A Agência Nacional do Petróleo (ANP) confirmou que o líquido escuro encontrado em um sítio em Tabuleiro do Norte, no interior do Ceará, é realmente petróleo. A descoberta ocorreu após um longo processo, iniciado em julho de 2025. As informações são do g1.
No ano passado, a família do agricultor Sidrônio Moreira comunicou o achado à ANP durante uma perfuração no solo do sítio em busca de água. A agência visitou o sítio sete meses depois, em março de 2026. Os resultados divulgados na última terça-feira (19) confirmaram que a substância é petróleo cru.
De acordo com a ANP, o resultado foi enviado na quarta-feira (20) para o proprietário do terreno e também foi encaminhado para a Secretaria do Meio Ambiente e Mudança do Clima do Estado do Ceará (Semace). A pasta poderá “avaliar a necessidade de medidas e/ou orientações ao proprietário sobre aspectos relacionados a questões ambientais”.
Os técnicos da ANP não colheram uma amostra no local, mas levaram uma amostra feita pelo Instituto Federal do Ceará (IFCE), que acompanha o caso desde o início. A equipe da agência revelou espanto com a descoberta, pois é incomum que líquido semelhante a petróleo jorre de uma profundidade considerada rasa (40 metros).

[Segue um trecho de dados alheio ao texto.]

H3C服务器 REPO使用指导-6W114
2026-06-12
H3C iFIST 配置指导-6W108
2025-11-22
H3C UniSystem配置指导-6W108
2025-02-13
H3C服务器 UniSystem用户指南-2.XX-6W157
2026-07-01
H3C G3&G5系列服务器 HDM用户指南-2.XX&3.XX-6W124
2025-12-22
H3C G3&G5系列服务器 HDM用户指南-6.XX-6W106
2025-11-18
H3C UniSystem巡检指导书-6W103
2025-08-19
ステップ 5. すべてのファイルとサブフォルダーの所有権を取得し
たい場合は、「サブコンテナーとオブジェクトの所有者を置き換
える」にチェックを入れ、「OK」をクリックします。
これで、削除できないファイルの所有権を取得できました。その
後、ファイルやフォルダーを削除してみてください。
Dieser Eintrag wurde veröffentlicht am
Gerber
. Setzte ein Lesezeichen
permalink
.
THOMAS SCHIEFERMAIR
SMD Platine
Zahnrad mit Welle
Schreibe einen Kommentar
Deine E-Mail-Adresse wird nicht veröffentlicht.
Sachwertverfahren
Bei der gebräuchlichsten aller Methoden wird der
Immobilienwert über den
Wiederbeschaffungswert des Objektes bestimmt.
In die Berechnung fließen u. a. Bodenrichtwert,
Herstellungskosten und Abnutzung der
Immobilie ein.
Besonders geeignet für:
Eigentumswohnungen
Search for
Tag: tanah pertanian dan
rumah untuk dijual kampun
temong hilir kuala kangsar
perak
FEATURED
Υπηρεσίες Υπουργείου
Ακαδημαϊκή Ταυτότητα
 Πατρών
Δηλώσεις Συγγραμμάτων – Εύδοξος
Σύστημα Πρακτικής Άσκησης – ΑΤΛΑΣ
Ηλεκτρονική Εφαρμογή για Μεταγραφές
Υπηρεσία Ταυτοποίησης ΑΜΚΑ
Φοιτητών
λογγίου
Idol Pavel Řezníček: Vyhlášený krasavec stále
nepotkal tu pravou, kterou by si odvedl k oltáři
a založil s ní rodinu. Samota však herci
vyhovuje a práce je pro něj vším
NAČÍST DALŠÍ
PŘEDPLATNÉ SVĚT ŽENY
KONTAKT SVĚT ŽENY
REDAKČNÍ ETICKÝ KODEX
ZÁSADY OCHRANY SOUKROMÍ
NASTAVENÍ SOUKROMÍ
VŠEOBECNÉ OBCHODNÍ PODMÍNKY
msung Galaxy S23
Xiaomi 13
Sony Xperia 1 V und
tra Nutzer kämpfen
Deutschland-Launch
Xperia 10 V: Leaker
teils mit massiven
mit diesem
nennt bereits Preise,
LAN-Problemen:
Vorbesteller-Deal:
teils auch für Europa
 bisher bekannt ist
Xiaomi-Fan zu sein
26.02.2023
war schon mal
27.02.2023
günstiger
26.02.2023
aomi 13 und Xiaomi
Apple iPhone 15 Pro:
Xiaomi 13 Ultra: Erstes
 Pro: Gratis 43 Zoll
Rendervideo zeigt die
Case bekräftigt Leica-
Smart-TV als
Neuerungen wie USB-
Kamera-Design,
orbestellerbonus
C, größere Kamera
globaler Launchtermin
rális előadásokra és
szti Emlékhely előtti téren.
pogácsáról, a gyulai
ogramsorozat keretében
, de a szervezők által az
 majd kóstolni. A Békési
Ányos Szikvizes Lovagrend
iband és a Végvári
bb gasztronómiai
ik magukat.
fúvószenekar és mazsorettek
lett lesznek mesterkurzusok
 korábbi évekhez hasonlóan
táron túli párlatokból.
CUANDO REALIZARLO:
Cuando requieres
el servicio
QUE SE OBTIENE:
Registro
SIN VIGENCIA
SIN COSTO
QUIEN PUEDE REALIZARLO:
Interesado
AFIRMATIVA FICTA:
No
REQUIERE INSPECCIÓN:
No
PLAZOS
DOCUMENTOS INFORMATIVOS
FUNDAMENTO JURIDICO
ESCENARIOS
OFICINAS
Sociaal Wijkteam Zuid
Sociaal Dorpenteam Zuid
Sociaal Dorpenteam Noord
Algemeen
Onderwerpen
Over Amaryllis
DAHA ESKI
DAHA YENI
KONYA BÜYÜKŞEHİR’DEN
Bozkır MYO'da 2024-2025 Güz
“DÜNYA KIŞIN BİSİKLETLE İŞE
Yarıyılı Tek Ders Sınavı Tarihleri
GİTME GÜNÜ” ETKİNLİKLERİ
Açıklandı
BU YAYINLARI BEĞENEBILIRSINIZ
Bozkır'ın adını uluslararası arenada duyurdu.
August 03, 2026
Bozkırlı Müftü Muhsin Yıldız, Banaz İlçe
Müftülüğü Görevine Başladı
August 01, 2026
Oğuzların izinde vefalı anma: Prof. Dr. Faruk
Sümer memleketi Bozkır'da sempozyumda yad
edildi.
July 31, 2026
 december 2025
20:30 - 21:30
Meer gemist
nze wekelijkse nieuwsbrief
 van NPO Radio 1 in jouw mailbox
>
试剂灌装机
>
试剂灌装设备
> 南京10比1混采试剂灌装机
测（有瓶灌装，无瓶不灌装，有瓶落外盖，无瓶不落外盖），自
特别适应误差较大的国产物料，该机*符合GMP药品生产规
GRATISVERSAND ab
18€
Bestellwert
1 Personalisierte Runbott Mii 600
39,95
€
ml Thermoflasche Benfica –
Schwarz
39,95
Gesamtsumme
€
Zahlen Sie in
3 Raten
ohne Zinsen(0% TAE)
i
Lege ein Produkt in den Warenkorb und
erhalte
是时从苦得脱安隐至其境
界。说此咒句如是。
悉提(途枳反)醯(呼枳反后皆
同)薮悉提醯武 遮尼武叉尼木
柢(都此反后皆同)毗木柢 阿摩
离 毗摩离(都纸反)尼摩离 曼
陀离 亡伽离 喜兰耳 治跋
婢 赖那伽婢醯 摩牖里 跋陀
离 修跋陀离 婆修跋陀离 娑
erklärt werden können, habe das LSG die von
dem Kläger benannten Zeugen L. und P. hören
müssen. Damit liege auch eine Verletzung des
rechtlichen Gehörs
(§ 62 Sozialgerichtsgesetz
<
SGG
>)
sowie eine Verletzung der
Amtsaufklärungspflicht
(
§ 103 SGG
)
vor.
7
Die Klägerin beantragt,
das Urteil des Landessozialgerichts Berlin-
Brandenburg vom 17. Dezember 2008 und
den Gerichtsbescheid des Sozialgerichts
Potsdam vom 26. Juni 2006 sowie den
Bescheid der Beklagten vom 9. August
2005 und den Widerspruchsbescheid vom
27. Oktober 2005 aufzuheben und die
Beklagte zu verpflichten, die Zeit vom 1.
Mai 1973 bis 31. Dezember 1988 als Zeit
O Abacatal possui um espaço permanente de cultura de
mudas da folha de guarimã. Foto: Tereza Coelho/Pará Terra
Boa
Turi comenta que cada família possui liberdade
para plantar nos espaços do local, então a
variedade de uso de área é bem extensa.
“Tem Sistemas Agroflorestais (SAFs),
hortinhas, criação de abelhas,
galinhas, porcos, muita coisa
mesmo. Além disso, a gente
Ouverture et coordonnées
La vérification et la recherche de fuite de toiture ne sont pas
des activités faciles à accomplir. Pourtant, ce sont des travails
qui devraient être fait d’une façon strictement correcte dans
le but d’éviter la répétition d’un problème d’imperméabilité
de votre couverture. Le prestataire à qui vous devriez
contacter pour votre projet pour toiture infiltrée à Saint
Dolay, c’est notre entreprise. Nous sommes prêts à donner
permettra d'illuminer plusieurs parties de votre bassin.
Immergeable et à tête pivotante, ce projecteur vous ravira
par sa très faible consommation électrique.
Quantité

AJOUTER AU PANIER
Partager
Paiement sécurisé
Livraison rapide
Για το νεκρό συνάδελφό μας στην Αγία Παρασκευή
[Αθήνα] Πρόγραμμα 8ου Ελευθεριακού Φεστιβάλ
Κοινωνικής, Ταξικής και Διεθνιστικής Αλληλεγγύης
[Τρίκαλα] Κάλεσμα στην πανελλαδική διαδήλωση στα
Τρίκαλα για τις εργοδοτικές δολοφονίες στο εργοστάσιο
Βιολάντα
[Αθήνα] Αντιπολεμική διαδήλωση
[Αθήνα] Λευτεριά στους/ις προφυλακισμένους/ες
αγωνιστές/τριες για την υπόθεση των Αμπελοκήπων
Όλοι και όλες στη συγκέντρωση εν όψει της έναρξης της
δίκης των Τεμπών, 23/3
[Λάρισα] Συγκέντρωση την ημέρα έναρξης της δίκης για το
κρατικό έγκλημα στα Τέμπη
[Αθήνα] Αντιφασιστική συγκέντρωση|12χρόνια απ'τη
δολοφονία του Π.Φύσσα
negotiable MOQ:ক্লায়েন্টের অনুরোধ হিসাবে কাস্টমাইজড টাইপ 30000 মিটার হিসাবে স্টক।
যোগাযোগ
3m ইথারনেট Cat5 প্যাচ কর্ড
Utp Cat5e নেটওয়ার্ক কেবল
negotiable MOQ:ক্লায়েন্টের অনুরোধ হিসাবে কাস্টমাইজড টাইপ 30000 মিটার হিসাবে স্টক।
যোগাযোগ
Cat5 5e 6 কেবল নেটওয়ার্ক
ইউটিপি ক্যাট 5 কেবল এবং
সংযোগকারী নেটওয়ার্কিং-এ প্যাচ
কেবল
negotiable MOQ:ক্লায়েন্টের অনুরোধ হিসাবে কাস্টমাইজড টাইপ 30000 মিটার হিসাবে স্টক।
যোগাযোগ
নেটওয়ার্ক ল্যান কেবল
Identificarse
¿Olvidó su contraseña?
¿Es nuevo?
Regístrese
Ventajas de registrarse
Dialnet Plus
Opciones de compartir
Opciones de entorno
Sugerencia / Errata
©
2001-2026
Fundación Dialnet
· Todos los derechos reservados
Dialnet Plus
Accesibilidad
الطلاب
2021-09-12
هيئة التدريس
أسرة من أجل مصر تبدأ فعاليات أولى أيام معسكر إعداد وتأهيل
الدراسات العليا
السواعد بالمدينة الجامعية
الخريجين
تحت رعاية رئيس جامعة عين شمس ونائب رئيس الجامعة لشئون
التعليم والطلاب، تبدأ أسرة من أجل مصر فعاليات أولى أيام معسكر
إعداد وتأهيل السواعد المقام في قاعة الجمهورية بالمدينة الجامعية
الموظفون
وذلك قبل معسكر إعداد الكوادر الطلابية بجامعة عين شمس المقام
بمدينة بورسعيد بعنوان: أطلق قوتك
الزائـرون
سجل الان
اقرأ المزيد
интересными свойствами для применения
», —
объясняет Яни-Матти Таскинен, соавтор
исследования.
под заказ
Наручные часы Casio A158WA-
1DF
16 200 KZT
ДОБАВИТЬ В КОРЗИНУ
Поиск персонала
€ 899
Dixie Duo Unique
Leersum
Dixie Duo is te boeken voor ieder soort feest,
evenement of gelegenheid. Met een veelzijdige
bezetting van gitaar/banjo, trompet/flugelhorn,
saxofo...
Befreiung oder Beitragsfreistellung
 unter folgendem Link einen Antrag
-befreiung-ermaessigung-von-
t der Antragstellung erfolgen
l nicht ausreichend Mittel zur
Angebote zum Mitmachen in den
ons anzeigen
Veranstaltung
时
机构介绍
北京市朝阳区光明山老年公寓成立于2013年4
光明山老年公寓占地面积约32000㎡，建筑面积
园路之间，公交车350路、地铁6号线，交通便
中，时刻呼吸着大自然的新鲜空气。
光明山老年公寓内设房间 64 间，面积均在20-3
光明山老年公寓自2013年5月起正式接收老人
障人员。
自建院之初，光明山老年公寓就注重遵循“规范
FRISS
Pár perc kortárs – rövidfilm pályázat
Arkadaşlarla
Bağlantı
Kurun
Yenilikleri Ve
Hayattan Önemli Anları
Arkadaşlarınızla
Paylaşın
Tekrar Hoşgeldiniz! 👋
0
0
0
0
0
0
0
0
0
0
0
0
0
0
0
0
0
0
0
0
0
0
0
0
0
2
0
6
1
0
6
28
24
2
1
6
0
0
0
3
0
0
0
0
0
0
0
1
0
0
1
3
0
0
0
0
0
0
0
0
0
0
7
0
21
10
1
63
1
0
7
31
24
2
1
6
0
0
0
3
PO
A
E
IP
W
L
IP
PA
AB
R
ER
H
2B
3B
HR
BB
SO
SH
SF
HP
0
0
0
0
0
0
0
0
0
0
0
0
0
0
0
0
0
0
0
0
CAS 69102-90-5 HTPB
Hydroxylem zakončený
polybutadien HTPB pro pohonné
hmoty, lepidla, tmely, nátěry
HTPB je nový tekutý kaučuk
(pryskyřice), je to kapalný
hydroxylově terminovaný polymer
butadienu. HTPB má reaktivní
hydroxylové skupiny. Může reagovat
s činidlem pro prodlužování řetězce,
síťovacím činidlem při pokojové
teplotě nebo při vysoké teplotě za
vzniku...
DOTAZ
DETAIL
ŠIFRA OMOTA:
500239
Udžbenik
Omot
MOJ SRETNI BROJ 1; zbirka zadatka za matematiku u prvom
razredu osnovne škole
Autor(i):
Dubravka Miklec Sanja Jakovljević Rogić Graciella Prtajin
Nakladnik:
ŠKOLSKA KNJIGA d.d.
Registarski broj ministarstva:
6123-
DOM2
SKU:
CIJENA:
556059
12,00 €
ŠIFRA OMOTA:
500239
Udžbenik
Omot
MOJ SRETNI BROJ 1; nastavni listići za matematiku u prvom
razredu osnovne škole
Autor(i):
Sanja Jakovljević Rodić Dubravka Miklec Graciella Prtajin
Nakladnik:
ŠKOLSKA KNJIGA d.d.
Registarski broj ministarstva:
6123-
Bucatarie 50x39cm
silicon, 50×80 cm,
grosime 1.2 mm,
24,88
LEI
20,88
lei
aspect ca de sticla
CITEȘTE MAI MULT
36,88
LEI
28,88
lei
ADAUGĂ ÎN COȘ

Com a confirmação do petróleo, a ANP abriu um processo administrativo para avaliar a área e o seu contexto geológico, de modo a estudar o tamanho das reservas e a viabilidade da exploração. A ANP, porém, destacou que “não há prazo estabelecido para a conclusão da avaliação técnica”. O processo completo envolve estudos geológicos, análises ambientais, licenciamento e eventual instalação de estruturas de produção, etapas que podem levar anos.
Mesmo com a descoberta feita dentro da própria propriedade, Sidrônio não terá a posse do petróleo. Isso porque a Constituição Federal determina que o subsolo e seus recursos minerais, incluindo petróleo e gás natural, pertencem à União.
Segundo a legislação brasileira, proprietários de terrenos onde ocorre produção de petróleo podem receber um percentual sobre a exploração, valor que pode chegar a até 1%, dependendo de fatores técnicos e econômicos.
O agricultor Sidrônio Moreira perfurava o solo em busca de água para abastecimento da família – que não possui água encanada em casa. Em determinado momento, um líquido escuro emergiu do buraco e o agricultor chega a comemorar, pensando se tratar de água. Semanas mais tarde, porém, a família descobriu que o líquido poderia ser petróleo.
Após a descoberta do líquido, a família procurou o Instituto Federal do Ceará (IFCE), que começou a investigar o caso. Testes laboratoriais apontaram que a amostra do líquido encontrada tem as mesmas características físico-químicas do petróleo de jazidas da região vizinha, no Rio Grande do Norte. A confirmação oficial, porém, só pode ser dada pela Agência Nacional do Petróleo.
A ANP orientou que a área deve ficar isolada e que os moradores devem evitar contato com o material, pois pode trazer riscos. Os técnicos também disseram que ninguém mais pode acessar o poço e outras amostras não devem ser retiradas por ora.
Enquanto aguardava o laudo do órgão, a família seguia com problemas de acesso à água, e não há prazo para resposta definitiva do órgão. No fim do mês de março, a família de Sidrônio voltou a receber água de uma adutora antiga da cidade, que funcionou por um bom tempo, mas não estava sendo suficiente. Com a repercussão do caso, a adutora voltou a atender a família do agricultor.